— Exercise brief —
Copy out the data below line for line, with no changes.

— Dataset —
┌──
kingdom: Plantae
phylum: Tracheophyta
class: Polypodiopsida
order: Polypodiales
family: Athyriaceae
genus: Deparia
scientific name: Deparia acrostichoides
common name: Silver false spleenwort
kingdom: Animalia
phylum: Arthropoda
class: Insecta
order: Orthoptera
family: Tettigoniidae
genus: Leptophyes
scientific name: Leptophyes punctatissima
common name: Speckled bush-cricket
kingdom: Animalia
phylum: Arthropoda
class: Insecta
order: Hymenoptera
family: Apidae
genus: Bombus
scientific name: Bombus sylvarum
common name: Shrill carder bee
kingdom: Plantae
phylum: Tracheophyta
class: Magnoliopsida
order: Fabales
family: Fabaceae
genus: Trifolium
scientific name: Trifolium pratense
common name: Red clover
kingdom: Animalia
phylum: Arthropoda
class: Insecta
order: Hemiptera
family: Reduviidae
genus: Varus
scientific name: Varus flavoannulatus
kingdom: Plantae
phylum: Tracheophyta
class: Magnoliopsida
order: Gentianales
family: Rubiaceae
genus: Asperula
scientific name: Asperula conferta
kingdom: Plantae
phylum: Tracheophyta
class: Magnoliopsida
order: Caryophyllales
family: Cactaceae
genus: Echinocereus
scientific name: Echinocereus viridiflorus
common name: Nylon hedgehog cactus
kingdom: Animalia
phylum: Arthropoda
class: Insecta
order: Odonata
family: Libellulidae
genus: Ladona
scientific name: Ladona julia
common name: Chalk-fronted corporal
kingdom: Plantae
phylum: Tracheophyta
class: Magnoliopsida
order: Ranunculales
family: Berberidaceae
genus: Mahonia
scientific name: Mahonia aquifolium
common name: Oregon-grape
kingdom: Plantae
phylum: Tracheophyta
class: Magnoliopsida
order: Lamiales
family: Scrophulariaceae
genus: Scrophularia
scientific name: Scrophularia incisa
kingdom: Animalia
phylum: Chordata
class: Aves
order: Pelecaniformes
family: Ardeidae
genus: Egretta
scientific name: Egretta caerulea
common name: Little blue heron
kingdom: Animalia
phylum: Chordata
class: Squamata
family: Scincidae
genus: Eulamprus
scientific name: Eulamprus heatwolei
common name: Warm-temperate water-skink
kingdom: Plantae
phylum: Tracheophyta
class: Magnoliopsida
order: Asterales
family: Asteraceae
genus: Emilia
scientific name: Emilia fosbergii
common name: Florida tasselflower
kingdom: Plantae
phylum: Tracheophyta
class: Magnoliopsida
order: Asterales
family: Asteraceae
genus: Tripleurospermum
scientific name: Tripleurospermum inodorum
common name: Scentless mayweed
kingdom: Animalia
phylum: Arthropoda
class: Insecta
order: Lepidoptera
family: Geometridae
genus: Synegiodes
└──
— Result of the task —
kingdom: Plantae
phylum: Tracheophyta
class: Polypodiopsida
order: Polypodiales
family: Athyriaceae
genus: Deparia
scientific name: Deparia acrostichoides
common name: Silver false spleenwort
kingdom: Animalia
phylum: Arthropoda
class: Insecta
order: Orthoptera
family: Tettigoniidae
genus: Leptophyes
scientific name: Leptophyes punctatissima
common name: Speckled bush-cricket
kingdom: Animalia
phylum: Arthropoda
class: Insecta
order: Hymenoptera
family: Apidae
genus: Bombus
scientific name: Bombus sylvarum
common name: Shrill carder bee
kingdom: Plantae
phylum: Tracheophyta
class: Magnoliopsida
order: Fabales
family: Fabaceae
genus: Trifolium
scientific name: Trifolium pratense
common name: Red clover
kingdom: Animalia
phylum: Arthropoda
class: Insecta
order: Hemiptera
family: Reduviidae
genus: Varus
scientific name: Varus flavoannulatus
kingdom: Plantae
phylum: Tracheophyta
class: Magnoliopsida
order: Gentianales
family: Rubiaceae
genus: Asperula
scientific name: Asperula conferta
kingdom: Plantae
phylum: Tracheophyta
class: Magnoliopsida
order: Caryophyllales
family: Cactaceae
genus: Echinocereus
scientific name: Echinocereus viridiflorus
common name: Nylon hedgehog cactus
kingdom: Animalia
phylum: Arthropoda
class: Insecta
order: Odonata
family: Libellulidae
genus: Ladona
scientific name: Ladona julia
common name: Chalk-fronted corporal
kingdom: Plantae
phylum: Tracheophyta
class: Magnoliopsida
order: Ranunculales
family: Berberidaceae
genus: Mahonia
scientific name: Mahonia aquifolium
common name: Oregon-grape
kingdom: Plantae
phylum: Tracheophyta
class: Magnoliopsida
order: Lamiales
family: Scrophulariaceae
genus: Scrophularia
scientific name: Scrophularia incisa
kingdom: Animalia
phylum: Chordata
class: Aves
order: Pelecaniformes
family: Ardeidae
genus: Egretta
scientific name: Egretta caerulea
common name: Little blue heron
kingdom: Animalia
phylum: Chordata
class: Squamata
family: Scincidae
genus: Eulamprus
scientific name: Eulamprus heatwolei
common name: Warm-temperate water-skink
kingdom: Plantae
phylum: Tracheophyta
class: Magnoliopsida
order: Asterales
family: Asteraceae
genus: Emilia
scientific name: Emilia fosbergii
common name: Florida tasselflower
kingdom: Plantae
phylum: Tracheophyta
class: Magnoliopsida
order: Asterales
family: Asteraceae
genus: Tripleurospermum
scientific name: Tripleurospermum inodorum
common name: Scentless mayweed
kingdom: Animalia
phylum: Arthropoda
class: Insecta
order: Lepidoptera
family: Geometridae
genus: Synegiodes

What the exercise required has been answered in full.